Klaus Meschkat is Professor Emeritus of Sociology at the University of Hanover (1975-2000). He received his doctorate from the Free University of Berlin and has been a visiting professor at New York University and the universities of Medellín, Concepción, and Cali.
Over the course of his long academic and intellectual career, he has directed extensive projects analyzing power relationships and social movements in various Latin American countries, such as Colombia’s environmental movement and the World Bank’s policies towards small farmers. From 1999 to 2007, he was co-coordinator of a German-Russian research project to develop a biographical manual of the Communist International in cooperation with the Comintern Archives in Moscow. Within the scope of this project, he deepened his research on the subject of the Stalinization of Latin American communist parties starting at the end of the 1920s.

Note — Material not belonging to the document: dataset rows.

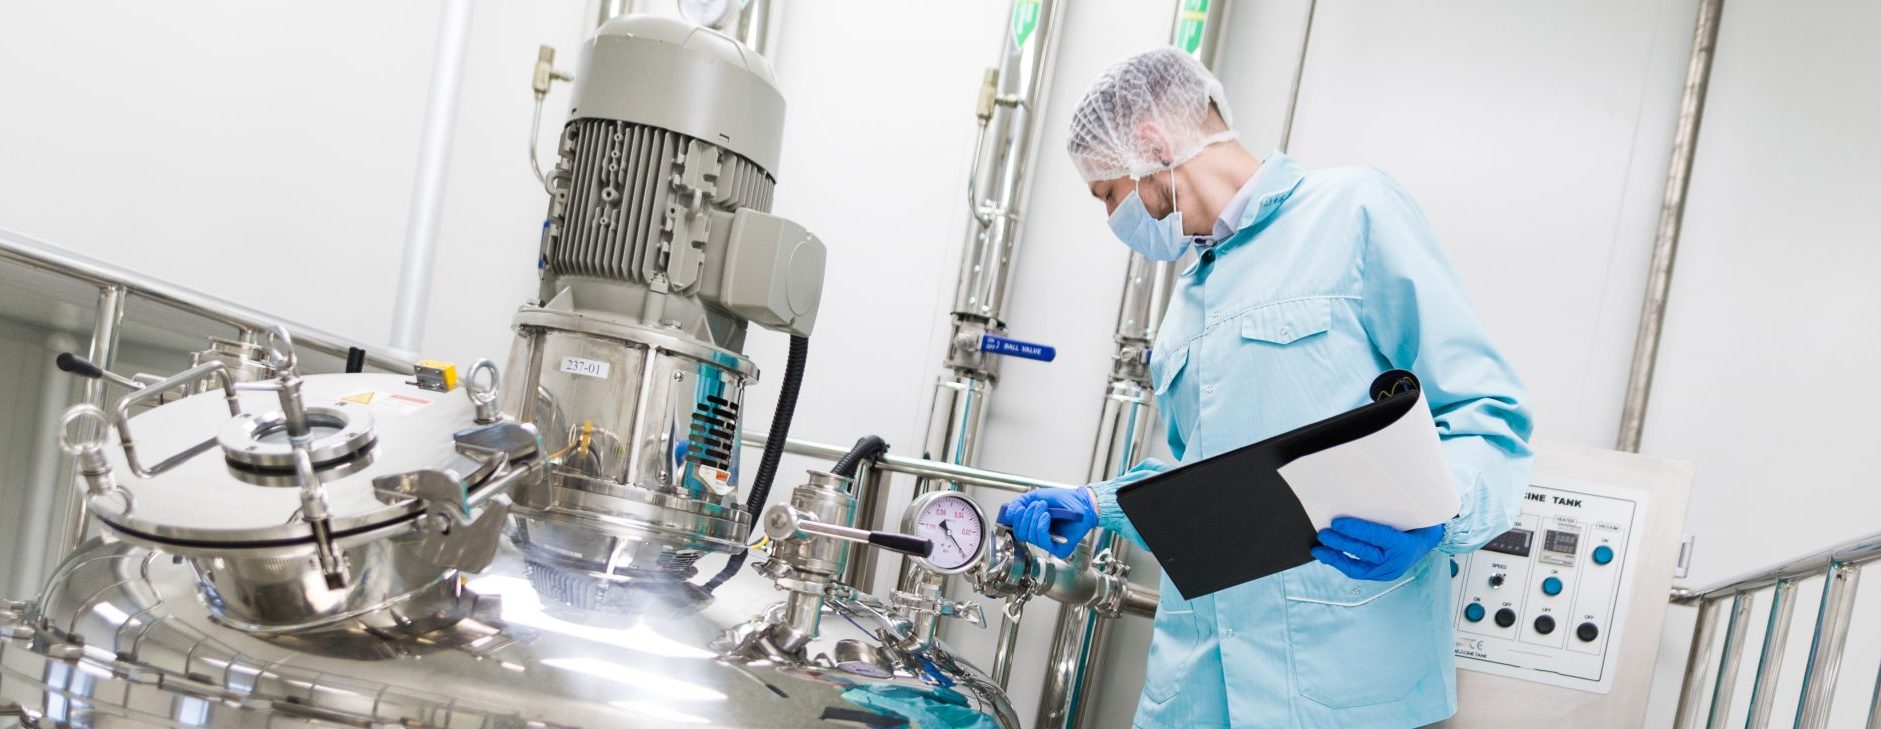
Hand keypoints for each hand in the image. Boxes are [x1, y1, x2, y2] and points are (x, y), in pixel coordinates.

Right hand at [995, 487, 1096, 559]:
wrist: (1082, 502)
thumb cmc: (1064, 500)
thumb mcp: (1037, 496)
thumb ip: (1020, 502)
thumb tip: (1008, 513)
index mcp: (1034, 526)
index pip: (1018, 529)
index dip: (1015, 519)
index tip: (1018, 508)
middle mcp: (1040, 537)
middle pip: (1022, 533)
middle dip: (1026, 517)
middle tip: (1036, 505)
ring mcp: (1049, 544)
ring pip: (1031, 536)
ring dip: (1035, 518)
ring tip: (1043, 507)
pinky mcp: (1059, 549)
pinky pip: (1043, 541)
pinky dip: (1041, 527)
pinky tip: (1046, 516)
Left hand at [1311, 517, 1444, 580]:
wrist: (1430, 538)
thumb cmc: (1417, 520)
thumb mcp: (1408, 510)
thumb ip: (1385, 508)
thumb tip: (1354, 499)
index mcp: (1405, 543)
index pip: (1377, 536)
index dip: (1355, 530)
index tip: (1337, 522)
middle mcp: (1397, 560)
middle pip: (1364, 552)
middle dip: (1340, 543)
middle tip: (1323, 533)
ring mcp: (1389, 571)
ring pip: (1357, 567)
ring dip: (1335, 558)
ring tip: (1319, 549)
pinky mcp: (1382, 576)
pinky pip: (1358, 572)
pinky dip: (1342, 564)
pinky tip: (1329, 557)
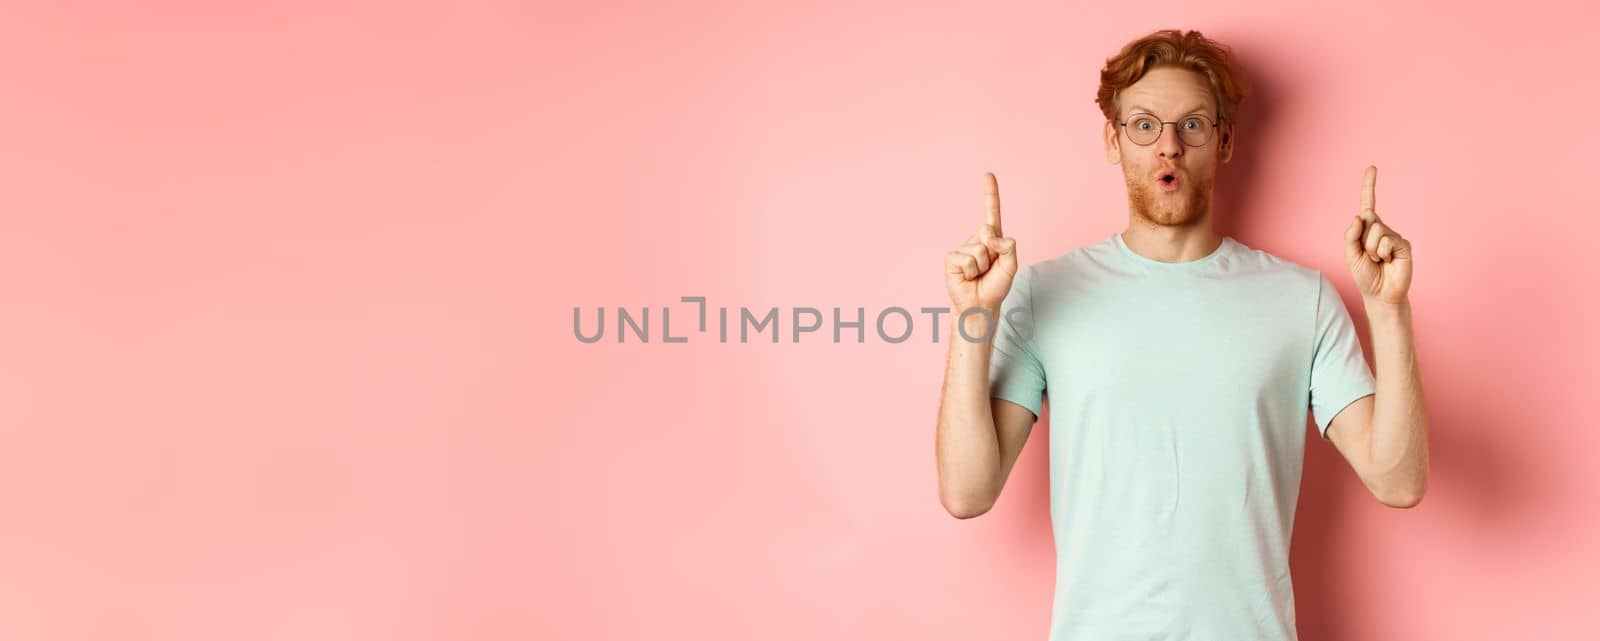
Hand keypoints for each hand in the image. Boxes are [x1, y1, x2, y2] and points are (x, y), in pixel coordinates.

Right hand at [945, 172, 1018, 311]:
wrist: (980, 305)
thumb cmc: (995, 286)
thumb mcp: (1011, 266)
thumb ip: (1009, 248)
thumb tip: (993, 237)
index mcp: (991, 239)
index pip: (991, 212)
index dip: (990, 194)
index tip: (988, 174)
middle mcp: (976, 240)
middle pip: (988, 231)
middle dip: (993, 251)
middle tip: (989, 268)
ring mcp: (962, 248)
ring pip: (979, 249)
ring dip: (983, 266)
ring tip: (979, 275)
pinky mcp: (952, 258)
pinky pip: (967, 259)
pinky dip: (971, 271)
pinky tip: (968, 277)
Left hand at [1344, 165, 1412, 304]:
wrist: (1380, 294)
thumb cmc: (1365, 275)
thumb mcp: (1351, 255)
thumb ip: (1351, 235)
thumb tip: (1359, 216)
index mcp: (1367, 229)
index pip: (1368, 203)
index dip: (1369, 186)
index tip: (1372, 167)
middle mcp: (1381, 229)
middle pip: (1368, 218)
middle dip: (1363, 239)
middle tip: (1368, 256)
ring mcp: (1393, 236)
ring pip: (1377, 231)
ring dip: (1372, 249)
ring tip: (1377, 261)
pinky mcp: (1403, 244)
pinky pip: (1387, 241)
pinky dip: (1382, 253)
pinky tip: (1387, 262)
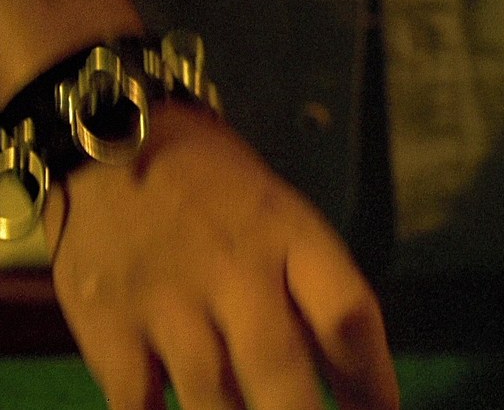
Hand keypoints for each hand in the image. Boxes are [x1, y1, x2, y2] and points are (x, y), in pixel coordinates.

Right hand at [45, 102, 398, 408]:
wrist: (114, 143)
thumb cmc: (215, 184)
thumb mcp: (280, 214)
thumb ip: (309, 289)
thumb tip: (344, 377)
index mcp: (289, 235)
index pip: (347, 313)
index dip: (373, 379)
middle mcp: (235, 270)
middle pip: (280, 370)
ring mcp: (168, 301)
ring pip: (213, 400)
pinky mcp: (107, 324)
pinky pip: (137, 404)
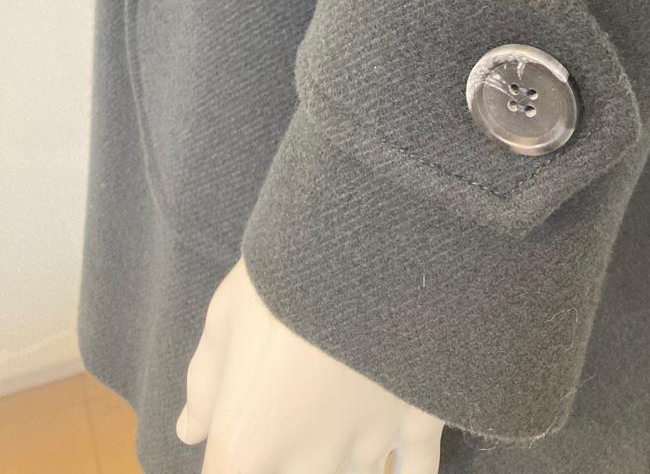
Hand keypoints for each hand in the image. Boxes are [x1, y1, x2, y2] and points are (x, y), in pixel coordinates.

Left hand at [177, 256, 443, 473]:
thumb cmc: (284, 273)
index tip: (247, 434)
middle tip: (294, 402)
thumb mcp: (227, 314)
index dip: (236, 456)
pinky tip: (399, 467)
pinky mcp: (420, 418)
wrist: (370, 239)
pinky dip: (409, 472)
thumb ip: (207, 382)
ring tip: (334, 408)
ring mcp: (369, 444)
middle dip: (289, 456)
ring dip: (340, 456)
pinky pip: (418, 470)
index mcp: (247, 440)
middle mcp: (308, 460)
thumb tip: (190, 430)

Generally, his lines of investigation include the political sociology of developing countries, principally in Latin America; the international labor movement, post-revolutionary societies in Latin America and Africa; theories of imperialism and theories of contemporary development; and social movements in Colombia, Chile, Bolivia and Nicaragua.
Research project as CALAS fellow:
Title: Right and left Eurocentrisms and the ways to overcome them.
Abstract:
The recent “crisis” of the progressive Latin American regimes should not be understood only as the cyclical result of the abrupt fall in the prices of raw materials, but it is also necessary to analyze how strategic decisions in favor of extractivism carried out at its highest level and the inability to correct it are rooted in Latin America. This was commonly characterized as "left Eurocentrism", namely the process of taking the ideas put forward by Lenin and Trotzki, which would have direct effects on the Latin American Stalinist turn (or torsion). The consequences of the actions of International Communism will be analyzed through examples from numerous Latin American countries.
The other side of the above is found in the dependency theory, developed by Latin American Marxists as an attempt to theoretically address the structural crisis of dependent capitalism in Latin America. As a way out of the crisis, the creation of politico-military organizations, in the path of armed struggle, seemed to offer a way to defeat capitalism and develop socialism, which was carried out only in Cuba, which, in any case, it was unable to resolve its situation of isolation and became a permanent crisis.
After the failure of the guerrillas, leftist presidents in many Latin American countries came to government through free elections. The recently written Constitutions in the Andean countries combined representative democracy with the demand for an expansion of grassroots democracy, in many cases following indigenous traditions. How properly these demands were resolved will be comparatively examined from the perspective of the crisis of progressive regimes.